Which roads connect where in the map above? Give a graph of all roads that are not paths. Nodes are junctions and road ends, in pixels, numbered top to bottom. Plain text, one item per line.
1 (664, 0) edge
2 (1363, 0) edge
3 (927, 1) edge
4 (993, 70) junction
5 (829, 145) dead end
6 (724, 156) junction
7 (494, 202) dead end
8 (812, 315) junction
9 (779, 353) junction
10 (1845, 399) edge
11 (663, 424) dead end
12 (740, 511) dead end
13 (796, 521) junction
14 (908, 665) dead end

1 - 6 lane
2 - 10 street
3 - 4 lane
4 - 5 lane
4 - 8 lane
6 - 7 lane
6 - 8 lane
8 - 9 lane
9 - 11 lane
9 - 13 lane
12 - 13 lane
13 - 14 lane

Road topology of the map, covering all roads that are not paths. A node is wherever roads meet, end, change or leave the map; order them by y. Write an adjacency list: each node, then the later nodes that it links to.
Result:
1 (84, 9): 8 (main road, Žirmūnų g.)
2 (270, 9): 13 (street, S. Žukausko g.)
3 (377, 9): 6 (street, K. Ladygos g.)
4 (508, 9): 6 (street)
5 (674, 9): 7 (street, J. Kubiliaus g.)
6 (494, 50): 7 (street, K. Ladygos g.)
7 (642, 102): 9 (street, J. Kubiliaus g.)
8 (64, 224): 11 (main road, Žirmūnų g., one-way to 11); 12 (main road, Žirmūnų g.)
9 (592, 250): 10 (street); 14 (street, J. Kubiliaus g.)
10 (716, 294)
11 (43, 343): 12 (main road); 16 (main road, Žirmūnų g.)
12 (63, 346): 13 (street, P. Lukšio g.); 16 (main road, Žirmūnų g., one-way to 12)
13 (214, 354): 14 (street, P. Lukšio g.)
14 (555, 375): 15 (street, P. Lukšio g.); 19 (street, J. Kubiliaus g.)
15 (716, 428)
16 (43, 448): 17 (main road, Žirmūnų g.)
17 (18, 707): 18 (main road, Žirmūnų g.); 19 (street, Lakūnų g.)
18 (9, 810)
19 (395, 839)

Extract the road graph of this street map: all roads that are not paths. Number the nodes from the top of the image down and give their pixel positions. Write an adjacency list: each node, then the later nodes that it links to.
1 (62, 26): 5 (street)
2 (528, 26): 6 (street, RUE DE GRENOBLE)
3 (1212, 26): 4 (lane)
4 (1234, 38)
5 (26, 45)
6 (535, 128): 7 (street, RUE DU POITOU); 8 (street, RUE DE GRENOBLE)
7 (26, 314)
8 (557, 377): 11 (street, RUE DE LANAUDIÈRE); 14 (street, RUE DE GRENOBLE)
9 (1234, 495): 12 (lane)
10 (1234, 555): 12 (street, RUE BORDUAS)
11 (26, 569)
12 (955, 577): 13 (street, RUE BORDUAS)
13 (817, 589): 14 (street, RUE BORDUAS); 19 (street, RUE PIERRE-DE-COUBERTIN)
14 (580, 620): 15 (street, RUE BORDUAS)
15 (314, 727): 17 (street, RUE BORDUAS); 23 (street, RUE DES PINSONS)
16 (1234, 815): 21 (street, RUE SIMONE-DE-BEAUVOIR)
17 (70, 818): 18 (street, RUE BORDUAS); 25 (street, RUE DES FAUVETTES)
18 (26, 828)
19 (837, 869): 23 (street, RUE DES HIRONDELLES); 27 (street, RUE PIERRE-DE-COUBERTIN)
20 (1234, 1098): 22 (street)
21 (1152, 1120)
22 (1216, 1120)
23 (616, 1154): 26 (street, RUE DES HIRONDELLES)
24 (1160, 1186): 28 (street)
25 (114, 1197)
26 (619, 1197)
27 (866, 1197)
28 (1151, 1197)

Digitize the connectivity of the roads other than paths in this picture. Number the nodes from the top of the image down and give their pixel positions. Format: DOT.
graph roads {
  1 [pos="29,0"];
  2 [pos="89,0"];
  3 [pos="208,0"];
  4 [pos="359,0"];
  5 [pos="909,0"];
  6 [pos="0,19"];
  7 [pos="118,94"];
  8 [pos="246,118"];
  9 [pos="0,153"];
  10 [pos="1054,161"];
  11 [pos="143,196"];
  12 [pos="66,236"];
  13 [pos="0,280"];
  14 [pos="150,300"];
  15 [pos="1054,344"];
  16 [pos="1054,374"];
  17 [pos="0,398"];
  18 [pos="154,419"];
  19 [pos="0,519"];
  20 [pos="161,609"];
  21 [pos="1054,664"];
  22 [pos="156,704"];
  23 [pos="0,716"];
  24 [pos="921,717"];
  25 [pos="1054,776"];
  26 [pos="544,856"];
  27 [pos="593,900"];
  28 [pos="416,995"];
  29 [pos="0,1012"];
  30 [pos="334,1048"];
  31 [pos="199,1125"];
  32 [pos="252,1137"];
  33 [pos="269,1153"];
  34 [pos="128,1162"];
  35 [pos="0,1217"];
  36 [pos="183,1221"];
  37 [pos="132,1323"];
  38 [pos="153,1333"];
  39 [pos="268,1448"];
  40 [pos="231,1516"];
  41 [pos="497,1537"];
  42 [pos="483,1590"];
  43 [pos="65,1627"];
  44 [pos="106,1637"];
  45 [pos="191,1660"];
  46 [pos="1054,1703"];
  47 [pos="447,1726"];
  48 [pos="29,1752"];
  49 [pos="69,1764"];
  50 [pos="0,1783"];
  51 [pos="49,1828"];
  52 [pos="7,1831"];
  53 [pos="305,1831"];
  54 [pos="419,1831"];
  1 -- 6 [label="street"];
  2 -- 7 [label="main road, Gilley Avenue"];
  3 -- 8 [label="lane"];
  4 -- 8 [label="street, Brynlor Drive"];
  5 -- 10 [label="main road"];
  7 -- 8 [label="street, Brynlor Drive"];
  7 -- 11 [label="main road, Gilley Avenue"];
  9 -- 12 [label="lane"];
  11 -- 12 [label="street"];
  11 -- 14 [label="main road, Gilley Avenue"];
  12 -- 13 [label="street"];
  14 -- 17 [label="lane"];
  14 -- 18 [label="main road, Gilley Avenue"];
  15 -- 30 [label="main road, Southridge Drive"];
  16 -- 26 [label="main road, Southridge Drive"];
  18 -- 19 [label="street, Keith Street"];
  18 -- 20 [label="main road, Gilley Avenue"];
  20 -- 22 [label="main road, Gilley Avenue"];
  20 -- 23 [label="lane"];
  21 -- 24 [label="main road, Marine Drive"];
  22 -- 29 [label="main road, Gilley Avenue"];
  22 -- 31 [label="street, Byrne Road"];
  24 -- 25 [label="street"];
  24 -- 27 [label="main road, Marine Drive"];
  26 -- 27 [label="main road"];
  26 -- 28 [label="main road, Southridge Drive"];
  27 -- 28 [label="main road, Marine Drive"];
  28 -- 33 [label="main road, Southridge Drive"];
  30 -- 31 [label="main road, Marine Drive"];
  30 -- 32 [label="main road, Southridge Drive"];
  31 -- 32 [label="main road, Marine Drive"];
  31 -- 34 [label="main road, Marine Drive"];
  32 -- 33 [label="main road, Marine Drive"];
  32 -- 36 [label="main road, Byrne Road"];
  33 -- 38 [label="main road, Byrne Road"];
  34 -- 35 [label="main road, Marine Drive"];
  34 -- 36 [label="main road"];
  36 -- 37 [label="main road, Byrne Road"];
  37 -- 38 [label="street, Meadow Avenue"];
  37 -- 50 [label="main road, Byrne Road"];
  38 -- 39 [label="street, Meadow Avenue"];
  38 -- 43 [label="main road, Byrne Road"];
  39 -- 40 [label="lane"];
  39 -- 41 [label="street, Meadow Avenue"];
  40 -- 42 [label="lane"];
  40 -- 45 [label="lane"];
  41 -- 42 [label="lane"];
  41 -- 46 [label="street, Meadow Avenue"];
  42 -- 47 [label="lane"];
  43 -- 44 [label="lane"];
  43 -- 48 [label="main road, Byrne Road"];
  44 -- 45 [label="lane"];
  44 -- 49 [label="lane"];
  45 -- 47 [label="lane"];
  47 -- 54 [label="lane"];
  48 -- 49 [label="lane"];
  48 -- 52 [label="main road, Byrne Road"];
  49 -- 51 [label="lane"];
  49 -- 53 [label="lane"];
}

============================================================

Exercise instructions = Show, from the entries above, every line that includes the string "COUBERTIN".

Result of the exercise =
13 (817, 589): 14 (street, RUE BORDUAS); 19 (street, RUE PIERRE-DE-COUBERTIN)
19 (837, 869): 23 (street, RUE DES HIRONDELLES); 27 (street, RUE PIERRE-DE-COUBERTIN)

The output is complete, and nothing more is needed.